同じように、運よく《ちらつき鬼火》を引けたとしても相手は稲妻を構えていますので、コンバットを介する交換は最高でも秘密を掘り下げる者と相討ちとなります。それならば、今ここでルーンの母と秘密を掘り下げる者で相討ちをとる、という方が確実ではないでしょうか?

③ルーンの母でブロック、そのまま優先権をパス。

求めていた《剣を鍬に》と同じように、対戦相手は秘密を掘り下げる者とルーンの母の交換を余儀なくされます。②を選んだとき、理想的なドローが続かなかったなら、空を舞うデルバーたちがプレイヤーを殴り倒す様をルーンの母はサリア達ととも地上から傍観するでしょう。そのゲームでルーンの母の価値はほぼ0で、プレイヤーは価値を引き出すことに失敗したと言えます。

同じように、ルーンの母自身を失うことを恐れて他のクリーチャーを護れる機会を見送った結果、疫病を仕組むもの至高の評決でまとめて処理されてしまった場合もその価値は0で、プレイを省みる余地があります。
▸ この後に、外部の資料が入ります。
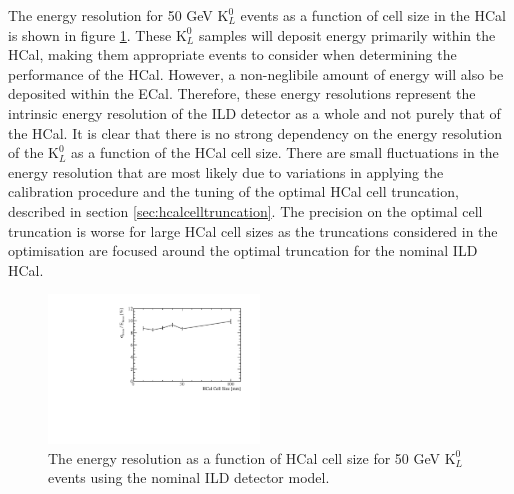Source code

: The energy resolution for 50 GeV $\text{K}^{0}_{L}$ events as a function of cell size in the HCal is shown in figure \ref{fig:hcalcellser}.  These $\text{K}^{0}_{L}$ samples will deposit energy primarily within the HCal, making them appropriate events to consider when determining the performance of the HCal.  However, a non-neglibile amount of energy will also be deposited within the ECal.  Therefore, these energy resolutions represent the intrinsic energy resolution of the ILD detector as a whole and not purely that of the HCal.  It is clear that there is no strong dependency on the energy resolution of the $\text{K}^{0}_{L}$ as a function of the HCal cell size.  There are small fluctuations in the energy resolution that are most likely due to variations in applying the calibration procedure and the tuning of the optimal HCal cell truncation, described in section \ref{sec:hcalcelltruncation}.  The precision on the optimal cell truncation is worse for large HCal cell sizes as the truncations considered in the optimisation are focused around the optimal truncation for the nominal ILD HCal.  

\begin{figure}[h!]
\centering
\includegraphics[width=0.5\textwidth]{OptimisationStudies/Plots/EnergyResolution/ER_vs_HCalCellSize_50GeVKaon0L.pdf}
\caption[The energy resolution as a function of HCal cell size for 50 GeV $\text{K}^{0}_{L}$ events using the nominal ILD detector model.]{The energy resolution as a function of HCal cell size for 50 GeV $\text{K}^{0}_{L}$ events using the nominal ILD detector model.}
\label{fig:hcalcellser}
\end{figure}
ここまで、もし自分の敗北したゲームを振り返って「ルーンの母が定着に成功したにも関わらず負けた」とか、「不用意にルーンの母を起動して負けた」という事があるなら、それは価値の査定を見誤った可能性が高いでしょう。

おわりに

「状況によって価値が変動する」ということはルーンの母に限らず、程度の差はあれどほぼすべてのカードに共通します。言い換えれば振れ幅が大きくミスが生まれやすいカードとも言えますが、同時に自分自身のプレイスキルが問われるカードでもあります。常にその価値を問い続けることで、ルーンの母はもっと強くなるでしょう。

さぁ、あなたはその手の《ルーンの母》にいくらの価値をつける?

ここまで読んでいただき、ありがとうございました。